#### Provided passage

Talware Networx Inc.

Talware Networx Inc.

July 16, 2007 15:12 ET

Talware Networx Inc.: Press Release

TORONTO, ONTARIO--(Marketwire - July 16, 2007) - Talware Networx Inc. ("Talware") (TSX VENTURE:JBS) announces that it has entered into a letter of intent (the "LOI") with 2101927 Ontario Inc. (the "Vendor") to acquire (the "Acquisition") all of the Vendor's right, title and interest (the "Interest") in a group of mining licenses and claims in Northern Ontario (the "Property"). Management of Talware is also announcing its intention to divest Talware of its software assets (the "Divestiture"). Upon completion of the Acquisition and the Divestiture, Talware will be engaged exclusively in the business of mineral exploration. The Acquisition and the Divestiture will constitute a Change of Business as defined by the Policies of the TSX Venture Exchange (the "Exchange"), and will be subject to Exchange and shareholder approval.

The Property consists of 19 contiguous claim units (4 patented and 15 un-patented) covering approximately 313 hectares in the Keefer & Hillary Townships in the Porcupine Mining Division of Northern Ontario.

The Interest consists of an option to acquire the Property. Talware, as optionholder, may exercise the option by incurring aggregate expenditures on the Property of $500,000 and delivering a total of 500,000 common shares of Talware to the owner of the Property, Iberian Minerals Corp., a company incorporated under the laws of Canada having a head office in Toronto, Ontario. Talware will acquire the Interest in exchange for the issuance to the Vendor (being the current optionholder) of 5 million common shares of Talware at a deemed issuance price of $0.15 per share (the "Acquisition Shares"). The transaction will be evidenced by an assignment of option agreement to be entered into between Talware and the Vendor (the "Assignment Agreement"). The Assignment Agreement will contain customary representations, warranties and covenants, and will be subject to certain conditions, including receiving Exchange and shareholder approval. Pursuant to the terms of the Assignment Agreement, William Sims will retain a 1.5% net smelter return royalty on the Property.

The Vendor is a company incorporated under the laws of the Province of Ontario. The significant shareholders of the Vendor are Jose Silva of Panama City, Panama (44.1%), Abbey Gail Gibson of Nassau, Bahamas (23.4%), the Bill-Ven Syndicate of Toronto, Ontario (16.9%), and Brian Newton of Toronto, Ontario (10%). The Bill-Ven Syndicate consists of 15 different shareholders. The Vendor and each of its significant shareholders are at arm's length to Talware.

In connection with the Change of Business, Talware intends to complete a non-brokered private placement offering (the "Financing") of up to 6,666,667 subscription receipts (the "Subscription Receipts") for gross proceeds of up to $1 million. Each Subscription Receipt will be priced at $0.15 per receipt and will entitle the holder thereof to receive one unit (the "Units") upon the closing of the Change of Business. Each Unit will be comprised of one flow-through common share of Talware and one common share purchase warrant, with each such share purchase warrant entitling the holder thereof to acquire one non-flow through common share of Talware upon the payment of $0.25 for a period of one (1) year following the date of being issued.

Management of Talware has also obtained commitments from certain of Talware's creditors whereby such creditors have agreed to extinguish up to $900,000 in aggregate principal amount of the debt they hold in consideration for receiving up to 6 million units from Talware, each such unit being comprised of one common share of Talware at a deemed issuance price of $0.15 per share and one share purchase warrant entitling the holder thereof to purchase one common share of Talware for $0.25 per share for a period of two (2) years following the date of being issued.

########
#### Provided data

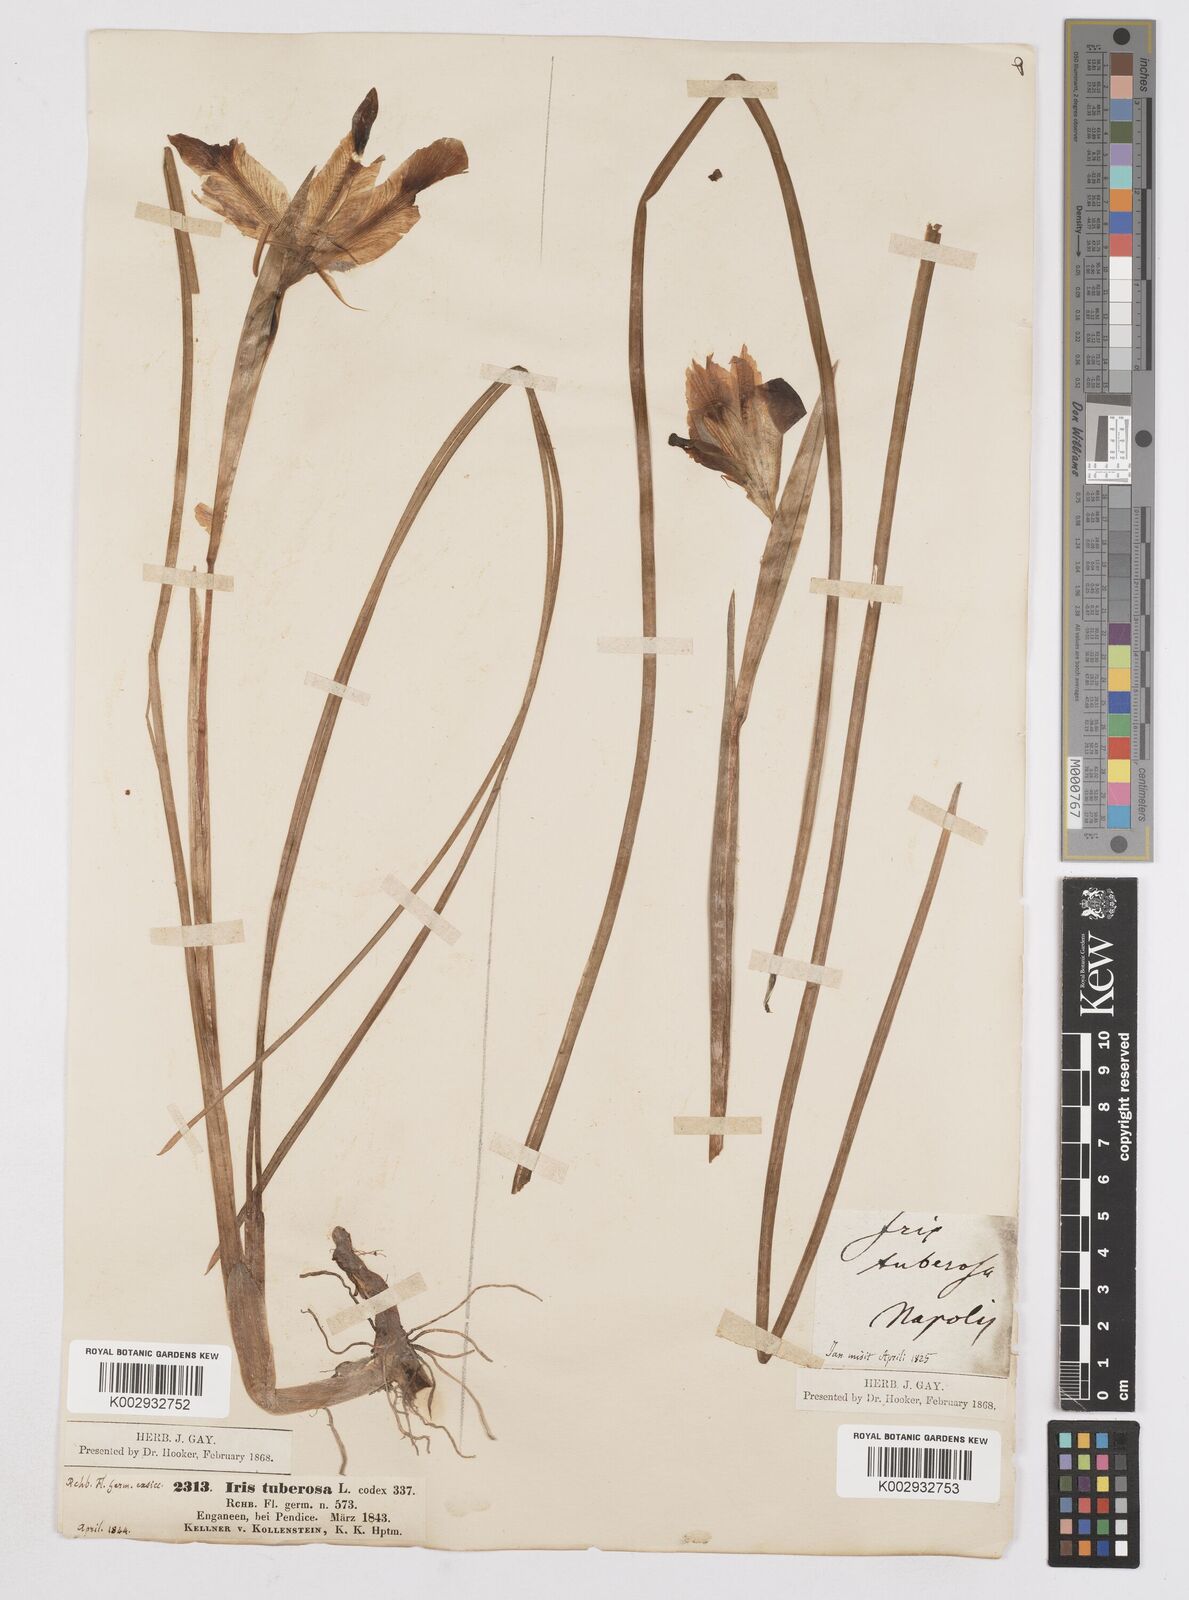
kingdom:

########

Required task — Do these three statements agree with the Talware press release above? Answer yes or no for each and quote the deciding words. 1. The Property covers approximately 313 hectares. 2. Each Subscription Receipt will be priced at $0.25. 3. The warrants in the units issued to creditors can be exercised for two years.

The result —
1. Yes: "covering approximately 313 hectares"
2. No: "Each Subscription Receipt will be priced at $0.15 per receipt"
3. Yes: "for a period of two (2) years following the date of being issued"